(Electronics source listings)
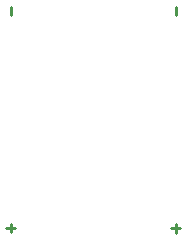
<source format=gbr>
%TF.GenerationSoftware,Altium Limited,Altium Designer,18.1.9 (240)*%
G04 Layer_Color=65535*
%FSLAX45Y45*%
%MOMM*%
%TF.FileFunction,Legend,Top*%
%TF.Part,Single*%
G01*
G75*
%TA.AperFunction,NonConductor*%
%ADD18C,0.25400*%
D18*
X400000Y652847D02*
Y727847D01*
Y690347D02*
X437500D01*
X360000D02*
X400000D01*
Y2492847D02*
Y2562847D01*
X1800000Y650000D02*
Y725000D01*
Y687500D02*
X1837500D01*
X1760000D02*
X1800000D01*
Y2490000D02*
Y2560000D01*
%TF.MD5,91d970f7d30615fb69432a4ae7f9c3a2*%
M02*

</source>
...
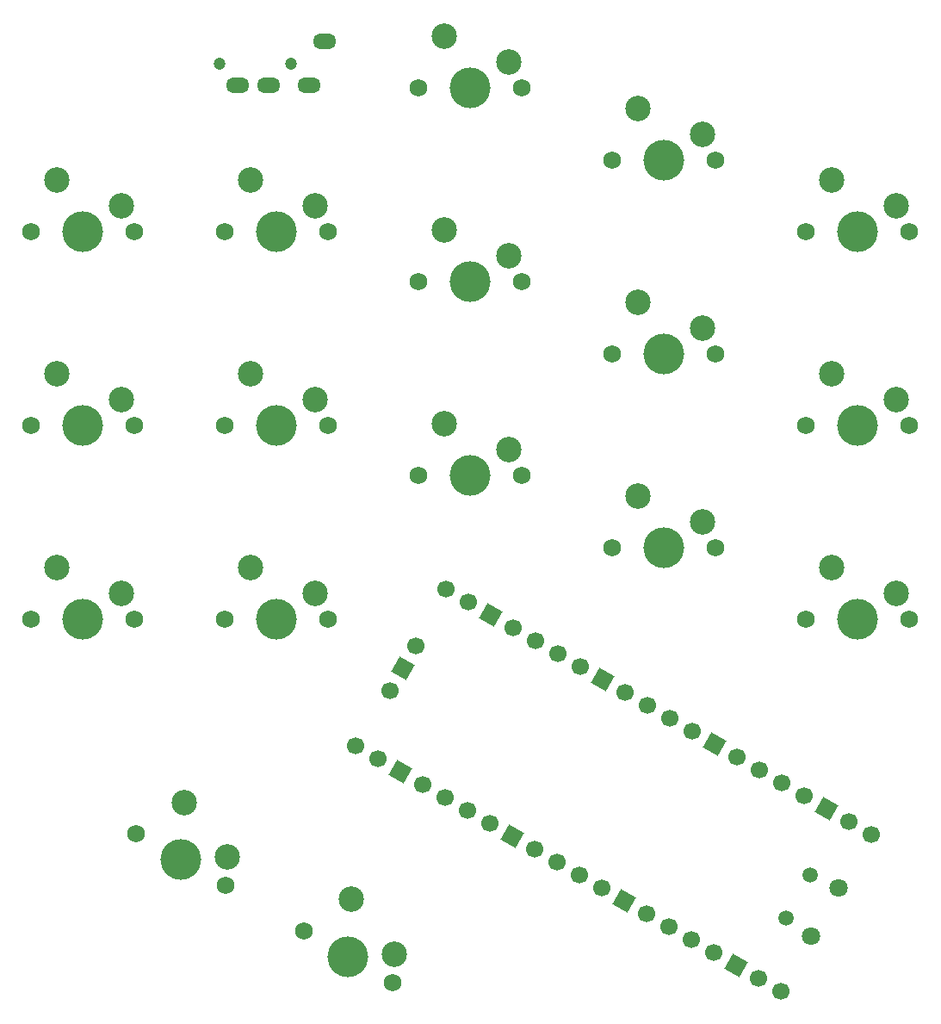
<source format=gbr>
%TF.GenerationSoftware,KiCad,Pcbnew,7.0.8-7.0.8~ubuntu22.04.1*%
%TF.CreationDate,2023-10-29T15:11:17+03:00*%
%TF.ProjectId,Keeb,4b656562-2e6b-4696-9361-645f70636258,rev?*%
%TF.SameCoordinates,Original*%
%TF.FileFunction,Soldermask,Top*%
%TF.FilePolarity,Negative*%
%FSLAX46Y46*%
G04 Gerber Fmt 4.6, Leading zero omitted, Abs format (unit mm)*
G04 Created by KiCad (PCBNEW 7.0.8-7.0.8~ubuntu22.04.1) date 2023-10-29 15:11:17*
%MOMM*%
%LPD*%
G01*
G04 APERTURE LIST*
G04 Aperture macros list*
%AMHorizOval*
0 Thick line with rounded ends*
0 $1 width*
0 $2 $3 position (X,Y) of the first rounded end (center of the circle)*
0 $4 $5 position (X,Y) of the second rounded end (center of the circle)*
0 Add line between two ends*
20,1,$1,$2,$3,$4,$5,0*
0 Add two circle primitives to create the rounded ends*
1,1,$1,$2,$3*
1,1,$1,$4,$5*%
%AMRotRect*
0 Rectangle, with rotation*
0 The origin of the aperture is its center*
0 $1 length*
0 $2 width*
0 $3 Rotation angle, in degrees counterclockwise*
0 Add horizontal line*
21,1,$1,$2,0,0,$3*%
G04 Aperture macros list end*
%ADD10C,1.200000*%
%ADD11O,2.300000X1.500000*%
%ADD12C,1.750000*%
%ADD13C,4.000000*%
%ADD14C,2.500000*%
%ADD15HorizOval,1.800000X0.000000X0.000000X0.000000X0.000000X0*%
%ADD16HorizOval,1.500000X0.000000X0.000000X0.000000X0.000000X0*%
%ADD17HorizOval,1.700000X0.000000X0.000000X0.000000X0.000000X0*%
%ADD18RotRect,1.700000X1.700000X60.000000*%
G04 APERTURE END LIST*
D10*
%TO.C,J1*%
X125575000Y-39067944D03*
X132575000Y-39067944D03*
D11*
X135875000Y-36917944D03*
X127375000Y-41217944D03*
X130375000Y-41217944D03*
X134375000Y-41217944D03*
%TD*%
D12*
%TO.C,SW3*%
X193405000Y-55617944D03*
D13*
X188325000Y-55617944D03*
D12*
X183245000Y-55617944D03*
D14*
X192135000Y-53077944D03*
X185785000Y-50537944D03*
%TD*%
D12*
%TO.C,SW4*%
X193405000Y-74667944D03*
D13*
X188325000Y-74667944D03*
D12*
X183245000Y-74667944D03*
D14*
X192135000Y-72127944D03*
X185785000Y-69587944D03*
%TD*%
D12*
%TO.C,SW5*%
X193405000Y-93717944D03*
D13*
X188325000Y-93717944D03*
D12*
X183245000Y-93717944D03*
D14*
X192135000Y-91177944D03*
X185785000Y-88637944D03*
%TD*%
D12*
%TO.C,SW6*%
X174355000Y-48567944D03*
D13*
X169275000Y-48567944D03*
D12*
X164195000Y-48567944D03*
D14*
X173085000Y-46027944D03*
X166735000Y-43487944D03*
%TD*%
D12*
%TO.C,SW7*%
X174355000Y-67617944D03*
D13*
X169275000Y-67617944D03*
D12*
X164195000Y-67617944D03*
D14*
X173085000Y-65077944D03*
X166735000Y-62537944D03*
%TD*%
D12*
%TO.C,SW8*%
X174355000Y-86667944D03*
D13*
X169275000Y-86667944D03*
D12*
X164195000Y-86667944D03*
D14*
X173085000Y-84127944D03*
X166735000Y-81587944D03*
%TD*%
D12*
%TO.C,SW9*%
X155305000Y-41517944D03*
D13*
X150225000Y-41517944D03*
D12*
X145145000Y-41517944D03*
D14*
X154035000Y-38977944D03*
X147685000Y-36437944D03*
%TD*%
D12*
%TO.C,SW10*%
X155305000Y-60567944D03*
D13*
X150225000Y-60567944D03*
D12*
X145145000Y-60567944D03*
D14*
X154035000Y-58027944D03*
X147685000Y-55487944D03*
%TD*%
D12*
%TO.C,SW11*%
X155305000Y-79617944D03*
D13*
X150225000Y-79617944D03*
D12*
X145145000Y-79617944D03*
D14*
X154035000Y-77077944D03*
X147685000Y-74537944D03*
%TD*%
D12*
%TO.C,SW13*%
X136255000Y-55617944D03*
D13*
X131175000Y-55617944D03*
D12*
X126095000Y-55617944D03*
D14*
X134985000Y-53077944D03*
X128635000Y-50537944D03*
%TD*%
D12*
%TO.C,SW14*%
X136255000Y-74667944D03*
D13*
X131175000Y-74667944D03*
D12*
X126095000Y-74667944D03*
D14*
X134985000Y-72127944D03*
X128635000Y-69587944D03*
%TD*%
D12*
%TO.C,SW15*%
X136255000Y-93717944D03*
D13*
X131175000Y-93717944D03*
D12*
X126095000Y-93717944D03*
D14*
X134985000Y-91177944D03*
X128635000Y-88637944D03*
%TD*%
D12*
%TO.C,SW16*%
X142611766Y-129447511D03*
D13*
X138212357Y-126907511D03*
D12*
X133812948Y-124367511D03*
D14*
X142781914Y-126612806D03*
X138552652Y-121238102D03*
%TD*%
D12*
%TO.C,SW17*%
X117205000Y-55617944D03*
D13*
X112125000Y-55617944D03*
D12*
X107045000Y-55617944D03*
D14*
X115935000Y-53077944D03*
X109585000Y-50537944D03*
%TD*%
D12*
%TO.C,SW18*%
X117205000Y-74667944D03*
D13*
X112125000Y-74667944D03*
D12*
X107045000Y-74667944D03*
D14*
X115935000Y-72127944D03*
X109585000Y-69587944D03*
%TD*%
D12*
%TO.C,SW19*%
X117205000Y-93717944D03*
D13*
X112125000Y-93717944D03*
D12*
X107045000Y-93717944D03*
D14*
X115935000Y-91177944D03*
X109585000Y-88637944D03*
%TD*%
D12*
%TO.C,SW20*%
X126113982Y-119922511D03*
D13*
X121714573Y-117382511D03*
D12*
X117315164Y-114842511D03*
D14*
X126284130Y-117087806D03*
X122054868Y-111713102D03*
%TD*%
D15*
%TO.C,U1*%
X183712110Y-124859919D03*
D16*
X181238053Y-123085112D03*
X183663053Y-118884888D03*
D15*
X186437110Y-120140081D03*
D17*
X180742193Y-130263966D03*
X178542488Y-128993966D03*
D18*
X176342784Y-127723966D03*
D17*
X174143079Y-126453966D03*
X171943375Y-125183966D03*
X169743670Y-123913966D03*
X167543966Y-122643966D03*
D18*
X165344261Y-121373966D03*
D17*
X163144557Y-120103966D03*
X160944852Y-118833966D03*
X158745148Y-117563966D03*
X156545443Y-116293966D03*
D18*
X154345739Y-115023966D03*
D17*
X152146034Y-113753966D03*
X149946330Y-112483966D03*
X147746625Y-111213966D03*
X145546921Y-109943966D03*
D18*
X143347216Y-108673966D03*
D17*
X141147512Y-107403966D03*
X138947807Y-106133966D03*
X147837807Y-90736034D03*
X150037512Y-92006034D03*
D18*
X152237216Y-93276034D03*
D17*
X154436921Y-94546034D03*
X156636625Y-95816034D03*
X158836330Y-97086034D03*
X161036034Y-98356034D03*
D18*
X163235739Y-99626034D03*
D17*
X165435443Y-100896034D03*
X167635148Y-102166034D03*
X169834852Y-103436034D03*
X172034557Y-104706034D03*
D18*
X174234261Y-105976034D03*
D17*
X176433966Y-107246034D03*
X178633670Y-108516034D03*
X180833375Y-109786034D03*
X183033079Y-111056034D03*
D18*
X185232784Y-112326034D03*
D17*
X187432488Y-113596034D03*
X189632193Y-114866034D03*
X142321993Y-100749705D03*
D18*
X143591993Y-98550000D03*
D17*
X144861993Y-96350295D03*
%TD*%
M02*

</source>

> _WORK REQUIRED_:
From the records above, repeat exactly the lines from the one with "G04 Gerber Fmt" through the one with "X188325000Y-55617944D03*", both included.

> _RESPONSE_:
G04 Gerber Fmt 4.6, Leading zero omitted, Abs format (unit mm)*
G04 Created by KiCad (PCBNEW 7.0.8-7.0.8~ubuntu22.04.1) date 2023-10-29 15:11:17*
%MOMM*%
%LPD*%
G01*
G04 APERTURE LIST*
G04 Aperture macros list*
%AMHorizOval*
0 Thick line with rounded ends*
0 $1 width*
0 $2 $3 position (X,Y) of the first rounded end (center of the circle)*
0 $4 $5 position (X,Y) of the second rounded end (center of the circle)*
0 Add line between two ends*
20,1,$1,$2,$3,$4,$5,0*
0 Add two circle primitives to create the rounded ends*
1,1,$1,$2,$3*
1,1,$1,$4,$5*%
%AMRotRect*
0 Rectangle, with rotation*
0 The origin of the aperture is its center*
0 $1 length*
0 $2 width*
0 $3 Rotation angle, in degrees counterclockwise*
0 Add horizontal line*
21,1,$1,$2,0,0,$3*%
G04 Aperture macros list end*
%ADD10C,1.200000*%
%ADD11O,2.300000X1.500000*%
%ADD12C,1.750000*%
%ADD13C,4.000000*%
%ADD14C,2.500000*%
%ADD15HorizOval,1.800000X0.000000X0.000000X0.000000X0.000000X0*%
%ADD16HorizOval,1.500000X0.000000X0.000000X0.000000X0.000000X0*%
%ADD17HorizOval,1.700000X0.000000X0.000000X0.000000X0.000000X0*%
%ADD18RotRect,1.700000X1.700000X60.000000*%
G04 APERTURE END LIST*
D10*
%TO.C,J1*%
X125575000Y-39067944D03*
X132575000Y-39067944D03*
D11*
X135875000Y-36917944D03*
X127375000Y-41217944D03*
X130375000Y-41217944D03*
X134375000Y-41217944D03*
%TD*%
D12*
%TO.C,SW3*%
X193405000Y-55617944D03*
D13*
X188325000Y-55617944D03*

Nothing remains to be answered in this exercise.